The Senate has passed the $739-billion Inflation Reduction Act 51-50, along party lines with Vice President Harris providing the tiebreaker, The Hill reports. The corporate tax/climate change/healthcare legislation survived a Vote-o-Rama that included an amendment by Sen. John Thune (R-SD) that extended a SALT cap (state and local deductions) that is part of the 2017 Trump tax cut bill.
Ruled by the Senate parliamentarian as eligible for budget reconciliation, Democrats were able to pass it without fear of a Republican filibuster.
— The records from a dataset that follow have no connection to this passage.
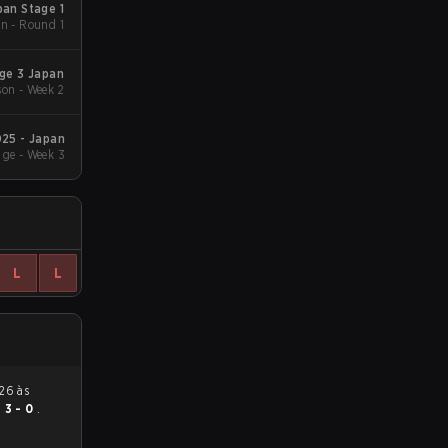
an Stage 1
n - Round 1
ge 3 Japan
on - Week 2
25 - Japan
ge - Week 3
L
L
u
3 - 0
.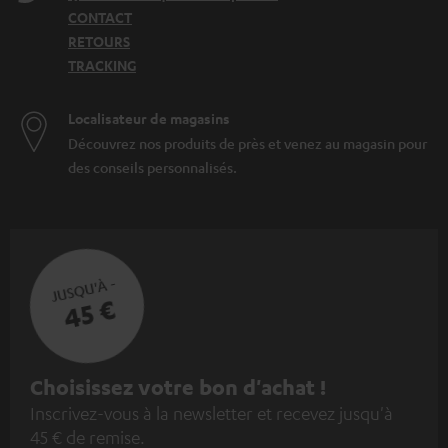
CONTACT
RETOURS
TRACKING
Localisateur de magasins
Découvrez nos produits de près et venez au magasin pour
des conseils personnalisés.
JUSQU'À -
45 €
I
Choisissez votre bon d'achat !
Inscrivez-vous à la newsletter et recevez jusqu'à
n
45 € de remise.
s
Thune’s amendment, which passed with the support of seven Democrats including Arizona Sen. Krysten Sinema, was considered a threat to the bill because the deduction ceiling hurts many households in blue states and districts, according to The Hill’s report. But a subsequent amendment replaced the SALT cap extension with another revenue stream. Several Democrats offered hugs to Sinema as the vote on the final passage happened, the report says.
Sinema’s support had been Democrats’ biggest concern after compromise on the bill, a heavily reduced version of President Biden’s $3-trillion-plus Build Back Better proposal, that was negotiated between Senate Majority Leader Chuck Schumer (D-NY) and Sinema ally Sen. Joe Manchin (D-WV).